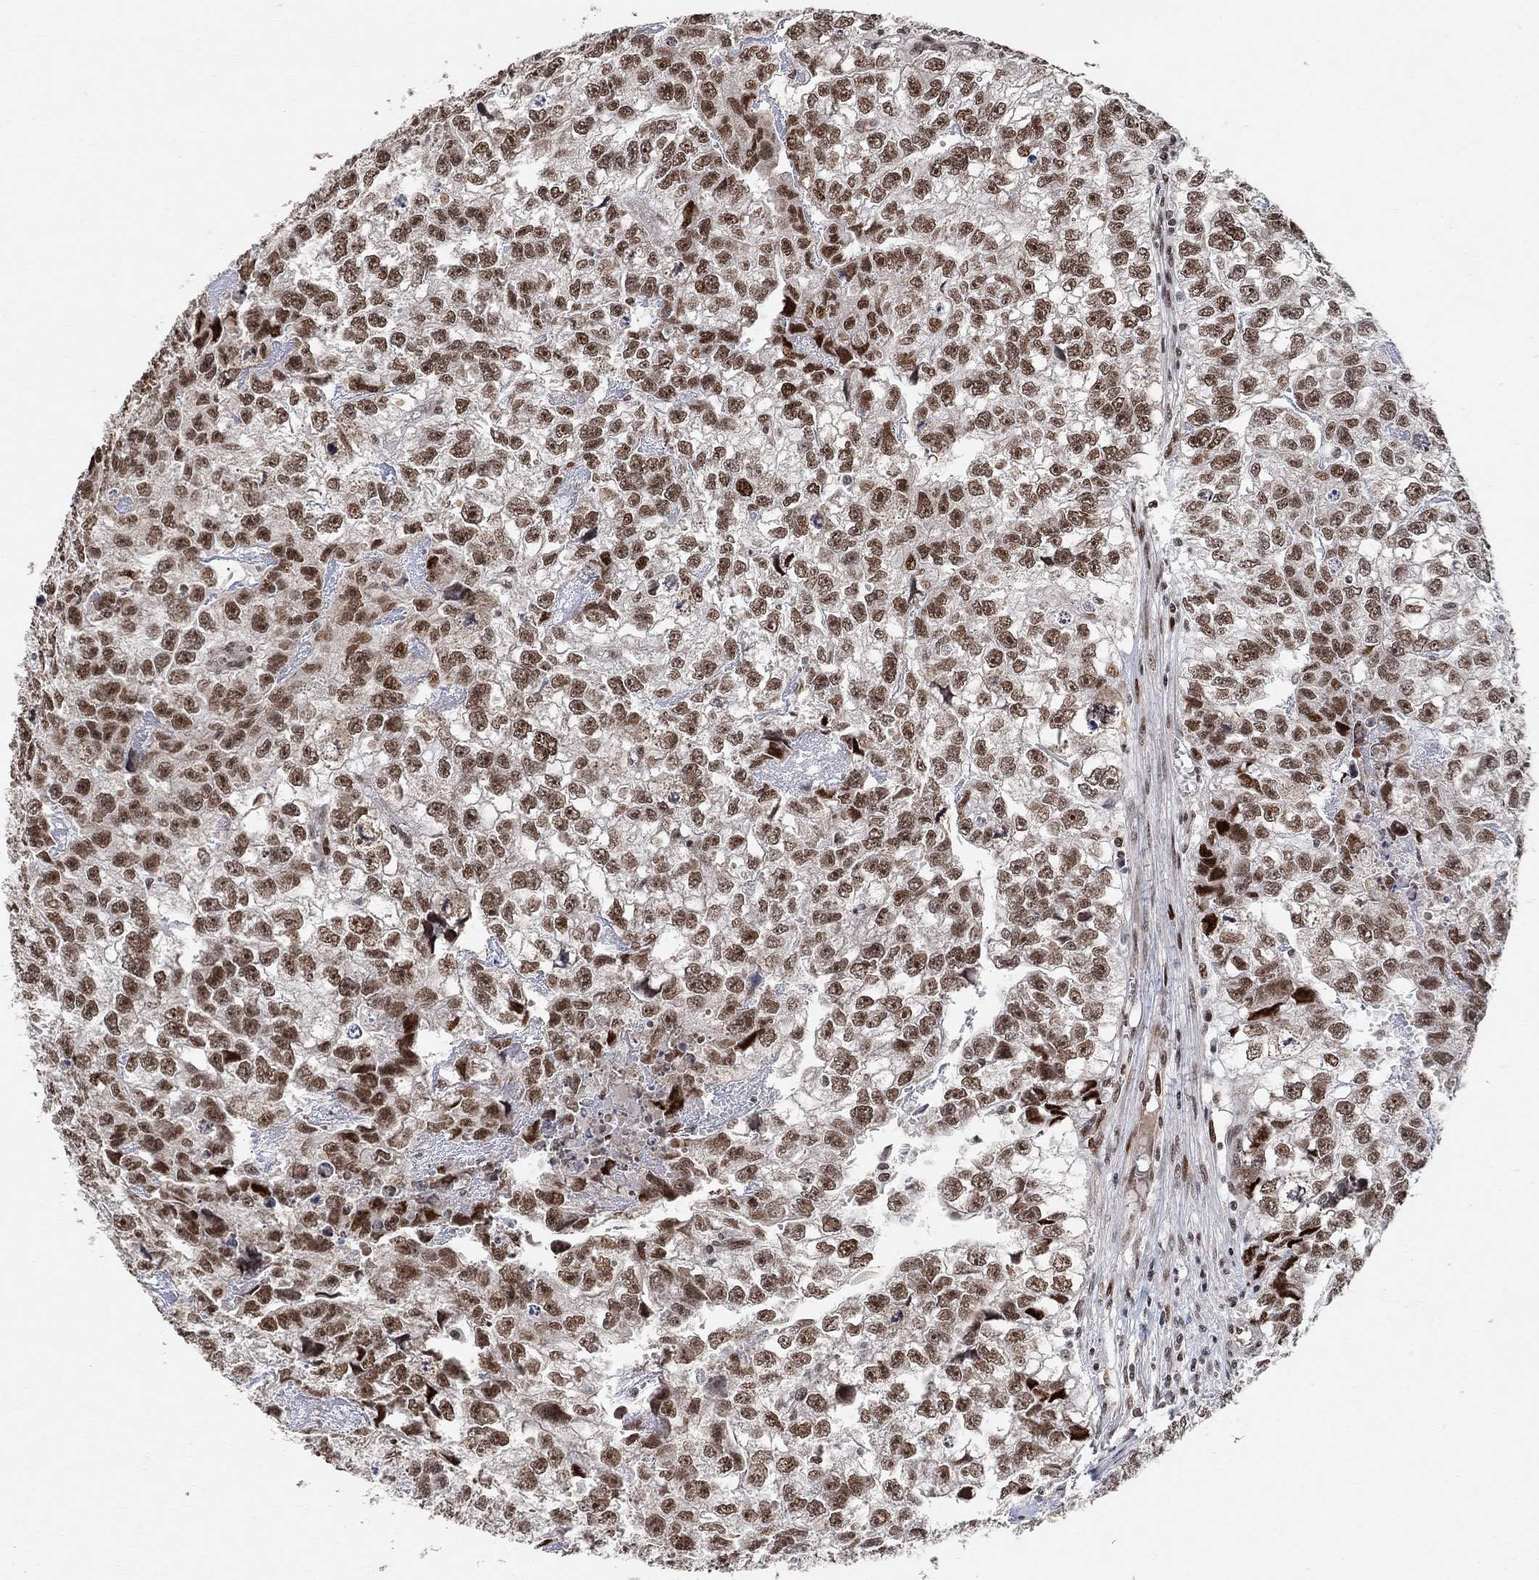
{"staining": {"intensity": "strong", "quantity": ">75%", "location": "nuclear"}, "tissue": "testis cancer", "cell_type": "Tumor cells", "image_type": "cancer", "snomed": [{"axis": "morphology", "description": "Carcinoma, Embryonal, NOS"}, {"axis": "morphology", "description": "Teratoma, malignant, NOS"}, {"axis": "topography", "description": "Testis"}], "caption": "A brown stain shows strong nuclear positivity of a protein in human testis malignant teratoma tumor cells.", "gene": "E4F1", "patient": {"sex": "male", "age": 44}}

--

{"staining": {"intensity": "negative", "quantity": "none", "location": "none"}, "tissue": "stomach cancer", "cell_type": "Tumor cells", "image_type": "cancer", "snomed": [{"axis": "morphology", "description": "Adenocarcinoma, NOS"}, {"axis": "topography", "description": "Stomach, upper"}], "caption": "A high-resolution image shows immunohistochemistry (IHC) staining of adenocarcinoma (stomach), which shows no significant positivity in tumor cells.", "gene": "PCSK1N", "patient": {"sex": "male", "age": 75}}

--

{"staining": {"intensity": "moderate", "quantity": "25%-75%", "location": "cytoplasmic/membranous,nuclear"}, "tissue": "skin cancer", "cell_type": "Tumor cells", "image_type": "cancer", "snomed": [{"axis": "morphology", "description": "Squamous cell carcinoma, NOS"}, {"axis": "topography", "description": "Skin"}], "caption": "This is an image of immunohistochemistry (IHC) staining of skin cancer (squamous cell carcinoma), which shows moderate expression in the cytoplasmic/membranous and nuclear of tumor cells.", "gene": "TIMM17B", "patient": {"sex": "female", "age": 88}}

- _ABOUT THIS TASK_: Scan the records for the word "immunohistochemistry" and copy every line where it is found.

- _WRITTEN SOLUTION_:
{"staining": {"intensity": "negative", "quantity": "none", "location": "none"}, "tissue": "stomach cancer", "cell_type": "Tumor cells", "image_type": "cancer", "snomed": [{"axis": "morphology", "description": "Adenocarcinoma, NOS"}, {"axis": "topography", "description": "Stomach, upper"}], "caption": "A high-resolution image shows immunohistochemistry (IHC) staining of adenocarcinoma (stomach), which shows no significant positivity in tumor cells.", "gene": "PCSK1N", "patient": {"sex": "male", "age": 75}}
{"staining": {"intensity": "moderate", "quantity": "25%-75%", "location": "cytoplasmic/membranous,nuclear"}, "tissue": "skin cancer", "cell_type": "Tumor cells", "image_type": "cancer", "snomed": [{"axis": "morphology", "description": "Squamous cell carcinoma, NOS"}, {"axis": "topography", "description": "Skin"}], "caption": "This is an image of immunohistochemistry (IHC) staining of skin cancer (squamous cell carcinoma), which shows moderate expression in the cytoplasmic/membranous and nuclear of tumor cells.", "gene": "TIMM17B", "patient": {"sex": "female", "age": 88}}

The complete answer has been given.